Cejudo shined in his debut.
Olympic gold medalist Henry Cejudo finally made his Octagon debut and cruised to an across-the-board 30-27 decision win over Dustin Kimura. Cejudo was forced to withdraw from a flyweight matchup with Scott Jorgensen because of medical reasons associated with a weight cut at UFC 177 in August.

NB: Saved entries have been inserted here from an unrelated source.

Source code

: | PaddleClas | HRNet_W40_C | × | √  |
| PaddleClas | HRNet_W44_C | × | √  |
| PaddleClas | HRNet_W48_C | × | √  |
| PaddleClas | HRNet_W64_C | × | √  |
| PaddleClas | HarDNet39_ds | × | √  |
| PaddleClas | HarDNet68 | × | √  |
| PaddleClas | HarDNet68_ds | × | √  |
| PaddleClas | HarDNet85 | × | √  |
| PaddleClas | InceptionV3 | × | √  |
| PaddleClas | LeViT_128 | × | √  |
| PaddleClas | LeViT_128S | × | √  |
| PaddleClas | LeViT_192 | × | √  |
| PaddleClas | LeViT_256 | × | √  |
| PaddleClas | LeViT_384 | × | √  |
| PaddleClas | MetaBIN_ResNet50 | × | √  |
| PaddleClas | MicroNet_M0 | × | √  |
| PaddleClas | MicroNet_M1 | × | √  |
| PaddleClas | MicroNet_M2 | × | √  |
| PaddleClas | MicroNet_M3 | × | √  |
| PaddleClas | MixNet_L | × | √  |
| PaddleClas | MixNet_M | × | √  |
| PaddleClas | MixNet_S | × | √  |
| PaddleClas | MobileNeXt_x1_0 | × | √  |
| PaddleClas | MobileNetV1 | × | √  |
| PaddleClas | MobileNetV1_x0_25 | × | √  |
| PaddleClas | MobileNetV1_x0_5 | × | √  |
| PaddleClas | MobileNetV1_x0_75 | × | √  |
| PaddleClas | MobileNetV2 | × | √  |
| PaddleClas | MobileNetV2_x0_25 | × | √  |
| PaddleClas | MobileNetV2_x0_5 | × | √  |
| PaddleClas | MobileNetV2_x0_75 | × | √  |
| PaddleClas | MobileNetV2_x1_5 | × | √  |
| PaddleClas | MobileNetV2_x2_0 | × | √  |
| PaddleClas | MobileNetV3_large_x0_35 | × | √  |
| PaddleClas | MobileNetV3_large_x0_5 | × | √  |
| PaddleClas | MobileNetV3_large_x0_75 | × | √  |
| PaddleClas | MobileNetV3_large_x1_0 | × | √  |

He used array of strikes in sinking Kimura, mostly leaving his world-class wrestling skills on the shelf. Afterward, he asked for the UFC’s blessing to return to the 125-pound division and promised to make weight if given the opportunity ... British bantamweight Ian Entwistle opened the event with a heel hook submission on former Maximum Fighting Championship titleholder Anthony Birchak in just 64 seconds. The performance earned Entwistle a $50,000 “Performance of the Night” bonus ... A preliminary middleweight bout between Derek Brunson and Ed Herman was scrapped after the former reportedly became ill with food poisoning ... Former World Extreme Cagefighting lightweight champion Jamie Varner saw his career come full circle -- he made his professional debut in Tempe, Ariz., in 2003 -- and announced his retirement following a submission loss to Drew Dober. Varner will be best remembered for his technical knockout on “Razor” Rob McCullough in 2008, his rivalry with Donald Cerrone and his improbable victory over Edson Barboza at UFC 146. Against Dober, he dazed himself during a failed lateral drop, surrendered his back soon after and succumbed to a rear-naked choke 1:52 into the first round ... Joe Riggs -- who had not fought in the UFC in exactly eight years -- met a similar end, as he suffered a neck injury while executing a takedown on Ben Saunders and tapped out moments later ... Newcomer Willie Gates angered the live crowd when he punched John Moraga while the Arizona Combat Sports-MMA Lab representative complained to the referee about an apparent low blow. While the strike from Gates was legal, it came off like a cheap shot to some. Moraga got his revenge, however, securing a third-round submission.


UFC on Fox 13 “Dos Santos vs. Miocic” drew an announced attendance of 15,300 to the US Airways Center for a $1.5 million live gate.